> [Task goal] Please copy each line of the records below that includes the word "format".

> [The records]
---------------
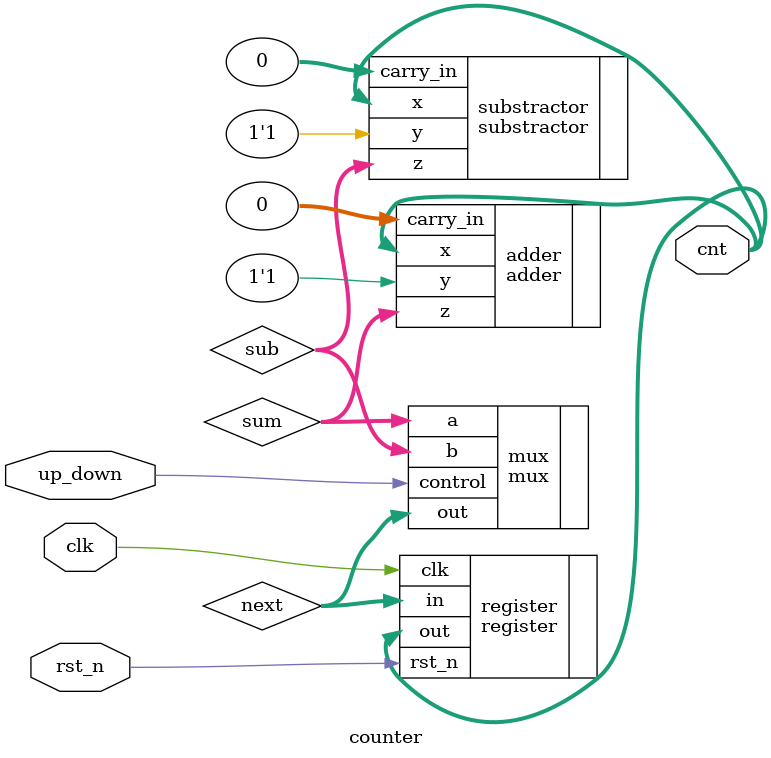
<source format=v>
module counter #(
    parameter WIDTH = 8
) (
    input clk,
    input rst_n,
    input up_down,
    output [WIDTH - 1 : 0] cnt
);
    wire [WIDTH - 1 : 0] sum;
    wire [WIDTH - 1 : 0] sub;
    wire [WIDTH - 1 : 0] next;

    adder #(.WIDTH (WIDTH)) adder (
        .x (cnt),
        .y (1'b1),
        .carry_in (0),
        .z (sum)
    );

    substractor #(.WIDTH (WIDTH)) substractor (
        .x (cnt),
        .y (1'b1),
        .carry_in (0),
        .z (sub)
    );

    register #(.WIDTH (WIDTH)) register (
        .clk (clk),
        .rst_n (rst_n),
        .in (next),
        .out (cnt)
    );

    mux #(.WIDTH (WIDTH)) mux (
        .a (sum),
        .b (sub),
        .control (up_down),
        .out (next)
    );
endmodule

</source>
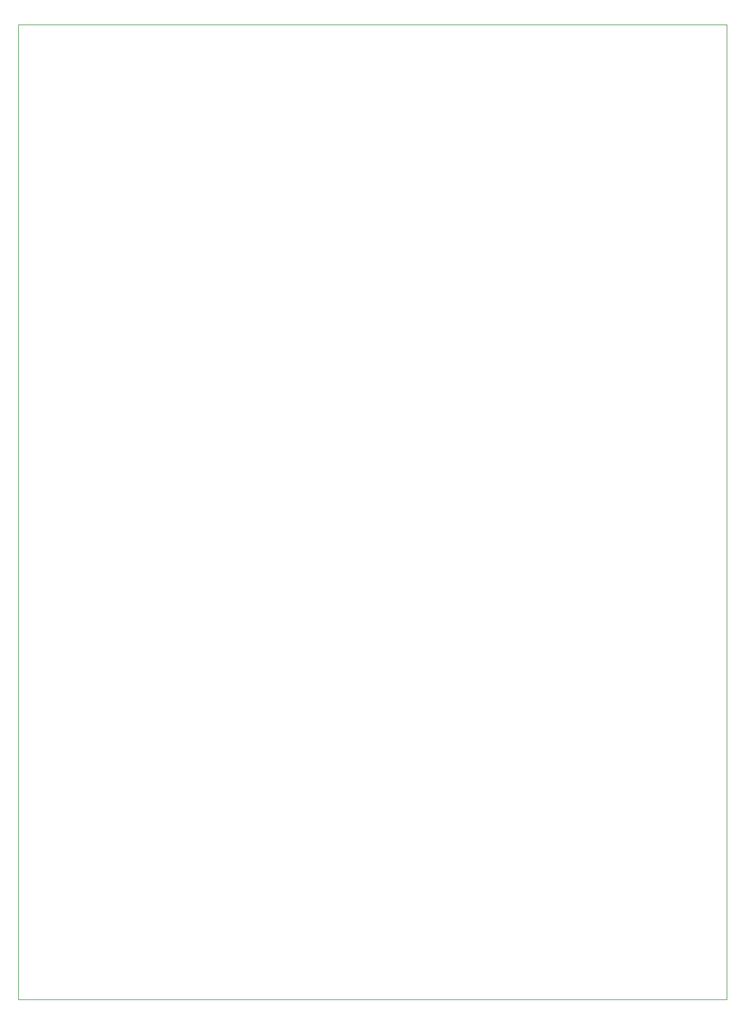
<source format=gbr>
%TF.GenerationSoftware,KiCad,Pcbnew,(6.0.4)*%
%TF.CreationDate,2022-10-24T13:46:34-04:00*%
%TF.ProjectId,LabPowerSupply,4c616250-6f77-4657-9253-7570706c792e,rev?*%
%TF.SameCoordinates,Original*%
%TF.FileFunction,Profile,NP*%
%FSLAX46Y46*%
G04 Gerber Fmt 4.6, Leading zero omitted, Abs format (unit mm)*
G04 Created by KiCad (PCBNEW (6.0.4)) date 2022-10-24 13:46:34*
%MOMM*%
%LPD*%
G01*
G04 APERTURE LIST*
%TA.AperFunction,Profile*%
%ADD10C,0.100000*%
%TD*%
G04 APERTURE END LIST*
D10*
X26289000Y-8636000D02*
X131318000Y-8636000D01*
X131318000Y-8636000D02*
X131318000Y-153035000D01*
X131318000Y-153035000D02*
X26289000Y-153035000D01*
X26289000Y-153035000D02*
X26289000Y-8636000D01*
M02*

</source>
---------------
> [Response to this task]
<source format=v>
<source format=gbr>
G04 Gerber Fmt 4.6, Leading zero omitted, Abs format (unit mm)*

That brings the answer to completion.